TFF 2012 – 28 Hotel Rooms: la recensione
28 Hotel Rooms di Matt Ross. L’amore è un tema onnipresente, visto e rivisto da mille angolazioni, che fa inevitabilmente capolino anche in storie che d’amore non sono. L’indagine sull’essenza e sul senso di questo sentimento da parte di sceneggiatori e registi è continua, e da sempre si svolge lungo un sentiero affacciato sul burrone della banalità, così come il romanticismo è pericolosamente vicino al sentimentalismo sdolcinato.
Tra gli innumrevoli film d’amore, merita un accenno 28 Hotel Rooms, esordio alla regia di Matt Ross (Good night and good luck, Abbasso l’amore), presentato alla 30a edizione del Torino Film Festival nella sezione ‘Festa Mobile’.
Uno scrittore (Chris Messina) ed una analista economica (Marin Ireland), entrambi spesso in viaggio per lavoro, si incontrano una sera nel ristorante di un albergo: lui inizia i riti del corteggiamento, lei pone una debole e per nulla convinta resistenza, e alla fine finiscono a letto. Quello che doveva essere un rapporto randagio lungo come una notte trascorsa all’Holiday Inn si trasforma in una storia d’amore parallela a quelle che i due ufficialmente hanno (sposata lei, fidanzato lui). Pian piano cresce un sentimento reciproco che supera subito i limiti dell’attrazione fisica: i due si amano, e gradualmente vivono anche le difficoltà e le incomprensioni tipiche di un rapporto serio e sentito, ingigantite e moltiplicate dal fatto che la loro è una storia parallela alla vita ufficiale.

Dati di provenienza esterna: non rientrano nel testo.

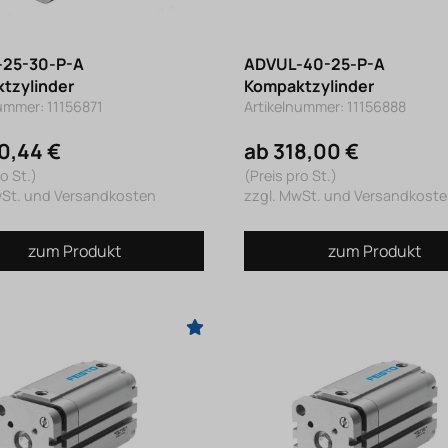
25-30-P-A
ADVUL-40-25-P-A
tzylinder
Kompaktzylinder
ummer: 11156871
Artikelnummer: 11156888
0,44 €
ab 318,00 €
o St.)
(Preis pro St.)
wSt. und Versandkosten
zzgl. MwSt. und Versandkost
zum Produkt
zum Produkt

I due si incontrano appena possono, sempre tra le mura di una stanza d’albergo o di una hall: le 28 stanze del titolo sono infatti i luoghi in cui si svolge e si sviluppa la loro storia, e che pure dividono il film in capitoli. Stanze eleganti e spaziose e pensioni senza pretese, davanti o al muro del palazzo di fronte o allo skyline di New York: tra queste mura fanno l’amore, si raccontano, si confidano, scoprono le loro diversità, si scontrano, ma soprattutto cercano di raggiungere il miraggio di una vita insieme che entrambi desiderano, ma che entrambi sanno di non potere raggiungere.
Matt Ross racconta questa storia d’amore carnale e platonico con pudore e senza concessioni agli eccessi, stilistici e narrativi, evitando il rischio della retorica e del moralismo, e rimanendo lontano dal voyeurismo: l’amore tra i due è raccontato con il tono amaro giusto per un sentimento allo stesso tempo felice e impossibile, utopico e vissuto fino in fondo. Un’atmosfera più vivace per i momenti di maggiore felicità e intesa, e più sommessa per quelli di scontro e lontananza.
A seconda della situazione, si alternano lunghi dialoghi e momenti in cui dominano silenzi e sguardi incrociati accompagnati dalla scoppio della colonna sonora. Le musiche non sono l’unico mezzo subordinato allo saliscendi della storia d’amore: allo stesso modo la fotografia, a seconda dei casi più lucente o più smorta, l’uso dei primi piani e le posizioni dei due nella stanza che sottolineano i rapporti di forza nel dato momento e l’utilizzo degli ambienti, ‘non luoghi’ simili a quelli scelti da Reiner in Oltre le nuvole.
28 Hotel Rooms non ha molte pretese: vuole essere un ‘piccolo’ film che descrive e trasmette la tenerezza e la malinconia di un amore randagio e impossibile che concede felicità e gioia solo a piccole e rare dosi, riuscendoci, pur con qualche momento prolisso, benissimo ed emozionando lo spettatore, partecipe dei sentimenti dei due protagonisti.